While AMP is originally a Google project, Google started it for it to become a standard thing across the web. Whether AMP becomes standard is yet to be seen – but this push from Bing is another step towards this possibility.

On Monday, the 17th we started the first phase of the global roll out of this AMP viewer and AMP carrousel in the United States for the news carrousel. We will continue the phased roll out to more web sites, more countries and regions and other links in the search results pages. Also, if you are in the United States, try it out on your mobile device by navigating to https://www.bing.com and search for news related queries and tapping the search results labelled with the AMP icon: .

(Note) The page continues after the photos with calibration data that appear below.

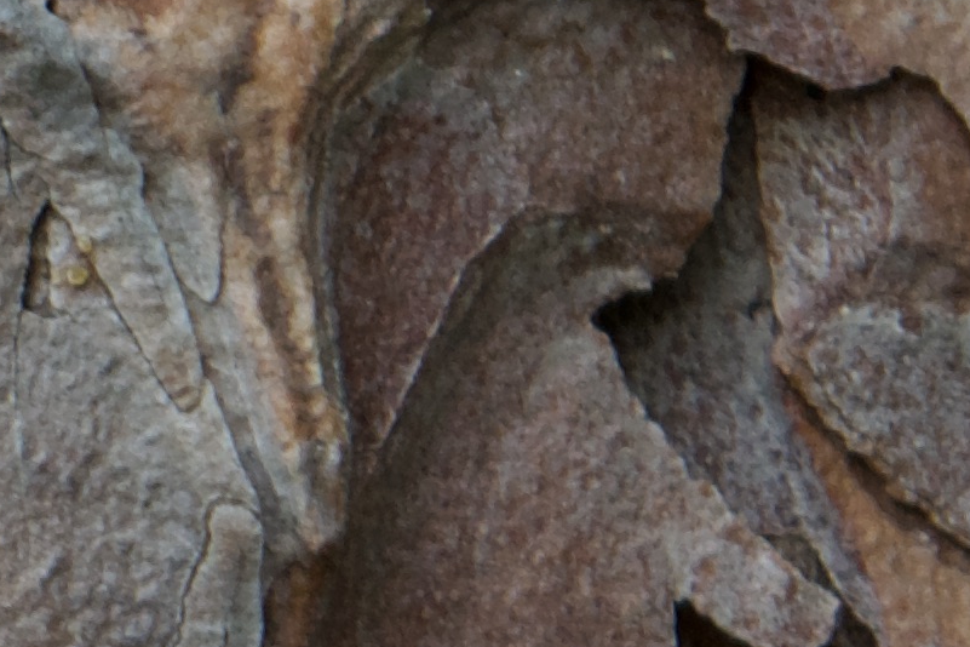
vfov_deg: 2.2
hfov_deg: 3.3
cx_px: -1807
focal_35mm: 618
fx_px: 16643
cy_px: 122
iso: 400
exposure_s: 1/160
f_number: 6.3
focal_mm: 55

Google began showing AMP-enabled stores around 2 years ago, so Bing has had some catching up to do. Bing did join the AMP project back in 2016, but the viewer wasn’t available until this year.

Official advice from Bing

Microsoft gave the following advice for AMP webmasters and advertisers:

The AMP protocol offers the ability to cache and serve cached copied AMP content that is published on the web, providing faster user experiences on Bing. In order to enable your AMP published content within Bing, you need to allow the Bingbot (our crawler) to fetch AMP content and allow cross-origin resource sharing (CORS) for bing-amp.com domain. Most AMP enabled sites and advertisers have already authorized the CORS sharing for the ampproject.org domain, but now need to also bing-amp.com to the allowed list.

How does this change the search experience on Bing?

All it really changes is that AMP-enabled news stories will load faster on mobile devices.

This means news publishers have an added incentive to add AMP, but it’s unlikely if they hadn’t already done it for Google, Bing isn’t going to be hugely enticing. But now a search engine other than Google is serving up AMP, it perhaps adds a more promising future for the AMP project.

While Bing hasn’t mentioned if AMP impacts rankings at all, the AMP logo does give users that extra reason to click your result over another without the logo.

Google has also said AMP does not impact the rank in the search results – yet there are sections dedicated to serving up AMP-enabled pages. So this is not entirely true.